La transformation technologique pour survivre
Face à ces défis, le port de Yangshan accélère sa mutation technologique. Un des six docks est presque entièrement automatisé. Les conteneurs sont déplacés et chargés sur les navires par d’immenses portiques autonomes glissant sur des rails. Ces géants d’acier sont surveillés à distance par une tour de contrôle semblable à celle d’un aéroport, illustrant l’évolution rapide des méthodes de travail.
Cette automatisation, conçue initialement pour améliorer l’efficacité, devient maintenant une stratégie de survie dans ce contexte de guerre commerciale. En réduisant la dépendance à la main-d’œuvre, le port cherche à maintenir sa compétitivité malgré les droits de douane américains prohibitifs.
Parallèlement, Yangshan développe de nouvelles routes maritimes, principalement vers l’Asie du Sud-Est et les marchés africains émergents. L’optimisation logistique et la restructuration des terminaux pour accueillir des navires plus grands font également partie des tactiques adoptées. La carte du commerce maritime mondial change rapidement, avec le port de Shanghai comme avant-poste de cette transformation.

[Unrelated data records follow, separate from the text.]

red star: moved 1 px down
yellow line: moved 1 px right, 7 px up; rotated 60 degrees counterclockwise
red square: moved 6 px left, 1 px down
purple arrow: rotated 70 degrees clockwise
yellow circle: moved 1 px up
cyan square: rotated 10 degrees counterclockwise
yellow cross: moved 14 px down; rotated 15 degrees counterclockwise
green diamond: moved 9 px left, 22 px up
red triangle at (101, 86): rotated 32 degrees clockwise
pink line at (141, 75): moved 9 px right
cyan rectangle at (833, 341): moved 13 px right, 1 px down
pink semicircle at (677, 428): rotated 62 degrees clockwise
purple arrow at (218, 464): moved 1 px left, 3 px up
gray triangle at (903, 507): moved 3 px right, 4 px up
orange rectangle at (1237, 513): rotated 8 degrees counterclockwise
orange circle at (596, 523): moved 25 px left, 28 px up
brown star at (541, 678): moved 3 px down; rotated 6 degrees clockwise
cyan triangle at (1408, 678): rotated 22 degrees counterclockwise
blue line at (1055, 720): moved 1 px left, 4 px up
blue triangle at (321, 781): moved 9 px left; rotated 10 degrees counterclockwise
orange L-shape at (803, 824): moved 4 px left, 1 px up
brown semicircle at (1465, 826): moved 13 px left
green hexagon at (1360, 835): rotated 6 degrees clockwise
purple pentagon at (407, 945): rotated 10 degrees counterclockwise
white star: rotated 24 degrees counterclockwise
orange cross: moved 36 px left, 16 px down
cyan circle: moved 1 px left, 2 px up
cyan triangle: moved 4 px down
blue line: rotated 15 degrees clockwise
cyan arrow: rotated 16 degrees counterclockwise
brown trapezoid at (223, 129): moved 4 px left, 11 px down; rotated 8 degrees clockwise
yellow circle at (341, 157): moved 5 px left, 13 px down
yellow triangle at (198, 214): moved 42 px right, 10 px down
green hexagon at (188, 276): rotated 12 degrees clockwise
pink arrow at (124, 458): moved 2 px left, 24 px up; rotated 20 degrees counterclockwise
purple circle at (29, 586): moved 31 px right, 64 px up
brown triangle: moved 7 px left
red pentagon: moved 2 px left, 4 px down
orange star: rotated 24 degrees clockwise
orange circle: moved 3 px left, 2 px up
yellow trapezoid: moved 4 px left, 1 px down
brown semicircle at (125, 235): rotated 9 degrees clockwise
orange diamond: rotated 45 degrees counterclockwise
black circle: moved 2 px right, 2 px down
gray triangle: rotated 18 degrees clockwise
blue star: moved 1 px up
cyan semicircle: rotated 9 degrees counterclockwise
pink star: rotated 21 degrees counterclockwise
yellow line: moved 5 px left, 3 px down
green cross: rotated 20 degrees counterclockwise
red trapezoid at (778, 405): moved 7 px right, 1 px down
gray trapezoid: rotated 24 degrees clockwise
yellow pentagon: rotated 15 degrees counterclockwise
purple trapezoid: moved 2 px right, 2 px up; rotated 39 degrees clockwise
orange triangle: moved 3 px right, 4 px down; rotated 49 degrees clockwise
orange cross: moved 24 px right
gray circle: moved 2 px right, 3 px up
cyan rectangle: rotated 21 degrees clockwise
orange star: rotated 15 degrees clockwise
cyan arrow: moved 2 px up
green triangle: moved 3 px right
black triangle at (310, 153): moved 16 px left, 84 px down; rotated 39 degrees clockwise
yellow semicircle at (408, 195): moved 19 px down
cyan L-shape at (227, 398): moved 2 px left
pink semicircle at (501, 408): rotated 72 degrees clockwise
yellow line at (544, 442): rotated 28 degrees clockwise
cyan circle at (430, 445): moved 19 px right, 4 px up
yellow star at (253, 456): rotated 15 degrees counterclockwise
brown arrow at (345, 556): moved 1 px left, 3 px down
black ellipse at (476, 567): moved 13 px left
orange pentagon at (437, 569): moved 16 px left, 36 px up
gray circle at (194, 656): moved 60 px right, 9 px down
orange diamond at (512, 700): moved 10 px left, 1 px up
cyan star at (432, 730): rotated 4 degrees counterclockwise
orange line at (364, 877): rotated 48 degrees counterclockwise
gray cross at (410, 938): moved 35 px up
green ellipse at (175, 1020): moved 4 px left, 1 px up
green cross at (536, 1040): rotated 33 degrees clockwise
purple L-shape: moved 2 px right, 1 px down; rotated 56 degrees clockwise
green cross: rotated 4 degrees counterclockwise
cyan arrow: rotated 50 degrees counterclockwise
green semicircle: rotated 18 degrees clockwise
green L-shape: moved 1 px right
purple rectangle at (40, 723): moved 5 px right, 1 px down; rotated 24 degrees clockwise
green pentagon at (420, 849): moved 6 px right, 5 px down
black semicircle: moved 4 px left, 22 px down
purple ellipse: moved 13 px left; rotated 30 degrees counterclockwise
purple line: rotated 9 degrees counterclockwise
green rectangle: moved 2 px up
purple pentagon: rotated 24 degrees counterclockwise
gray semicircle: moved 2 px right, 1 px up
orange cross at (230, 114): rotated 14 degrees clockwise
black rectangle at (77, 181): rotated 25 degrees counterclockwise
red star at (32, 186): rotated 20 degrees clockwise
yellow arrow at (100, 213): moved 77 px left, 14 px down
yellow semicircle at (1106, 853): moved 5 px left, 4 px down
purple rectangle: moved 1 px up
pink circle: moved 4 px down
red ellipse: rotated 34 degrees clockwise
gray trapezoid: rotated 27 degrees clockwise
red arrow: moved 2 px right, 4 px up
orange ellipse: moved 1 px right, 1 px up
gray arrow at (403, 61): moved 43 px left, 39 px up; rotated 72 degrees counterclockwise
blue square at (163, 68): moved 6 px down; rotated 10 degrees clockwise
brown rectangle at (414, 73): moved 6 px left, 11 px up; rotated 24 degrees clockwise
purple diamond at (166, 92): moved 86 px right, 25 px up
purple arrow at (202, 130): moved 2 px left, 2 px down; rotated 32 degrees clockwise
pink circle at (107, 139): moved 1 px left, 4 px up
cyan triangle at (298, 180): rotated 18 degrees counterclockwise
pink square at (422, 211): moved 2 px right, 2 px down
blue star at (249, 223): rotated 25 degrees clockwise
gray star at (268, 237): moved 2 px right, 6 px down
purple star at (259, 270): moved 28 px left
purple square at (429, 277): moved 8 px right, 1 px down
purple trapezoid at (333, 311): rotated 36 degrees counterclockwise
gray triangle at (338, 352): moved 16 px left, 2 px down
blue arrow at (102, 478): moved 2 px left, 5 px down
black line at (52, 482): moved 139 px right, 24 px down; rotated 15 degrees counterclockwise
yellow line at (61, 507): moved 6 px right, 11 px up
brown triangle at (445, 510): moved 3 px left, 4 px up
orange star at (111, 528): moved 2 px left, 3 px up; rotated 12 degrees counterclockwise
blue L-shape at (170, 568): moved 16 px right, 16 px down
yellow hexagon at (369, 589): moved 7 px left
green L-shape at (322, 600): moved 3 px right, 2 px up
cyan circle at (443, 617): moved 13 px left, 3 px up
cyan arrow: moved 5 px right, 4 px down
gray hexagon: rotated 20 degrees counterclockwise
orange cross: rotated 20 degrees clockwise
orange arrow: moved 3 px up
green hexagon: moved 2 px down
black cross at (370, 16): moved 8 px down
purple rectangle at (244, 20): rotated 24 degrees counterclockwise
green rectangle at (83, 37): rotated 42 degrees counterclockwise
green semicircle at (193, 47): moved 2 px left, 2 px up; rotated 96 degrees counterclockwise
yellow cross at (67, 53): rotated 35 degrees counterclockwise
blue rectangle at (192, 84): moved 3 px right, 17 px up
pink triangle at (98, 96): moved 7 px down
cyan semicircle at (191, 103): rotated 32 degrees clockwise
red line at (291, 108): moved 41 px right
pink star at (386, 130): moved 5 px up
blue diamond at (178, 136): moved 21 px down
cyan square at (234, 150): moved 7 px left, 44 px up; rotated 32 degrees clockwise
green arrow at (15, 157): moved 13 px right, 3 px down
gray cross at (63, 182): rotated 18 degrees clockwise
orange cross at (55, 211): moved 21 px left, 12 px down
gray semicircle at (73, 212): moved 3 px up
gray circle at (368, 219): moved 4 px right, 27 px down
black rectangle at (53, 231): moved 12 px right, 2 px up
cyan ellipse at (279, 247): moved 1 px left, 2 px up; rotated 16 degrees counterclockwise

Cette réorientation s’inscrit dans une volonté de diversification commerciale menée par la Chine. Le pays a déjà diminué sa dépendance aux États-Unis, qui ne représentent plus que 14% de ses exportations totales. Toutefois, accélérer encore cette diversification demeure un challenge considérable pour une infrastructure aussi vaste que le port de Yangshan.
Alors que l‘OMC anticipe une possible chute de 80% du commerce sino-américain, le port de Shanghai révèle les défis concrets qui attendent l’économie chinoise. Entre adaptation technologique et difficultés sociales, les effets de cette guerre commerciale marquent déjà le quotidien des travailleurs chinois.
Si la Chine dispose de moyens pour répondre – notamment sa position de deuxième créancier des États-Unis, sa capacité à ajuster sa monnaie, ou son contrôle des terres rares – c’est d’abord sur son territoire que les conséquences se font sentir. La question n’est plus de savoir si cette guerre commerciale aura un impact, mais combien de temps la Chine et ses travailleurs tiendront face à ce choc.
Pour les milliers de chauffeurs et travailleurs portuaires, l’avenir proche reste incertain. Leurs situations personnelles illustrent une réalité plus large : derrière les statistiques et les décisions politiques se trouvent des millions de vies affectées. Au-delà des enjeux géopolitiques, l’affrontement entre les deux premières économies mondiales pourrait transformer durablement non seulement les routes commerciales internationales, mais aussi le tissu social de la Chine contemporaine.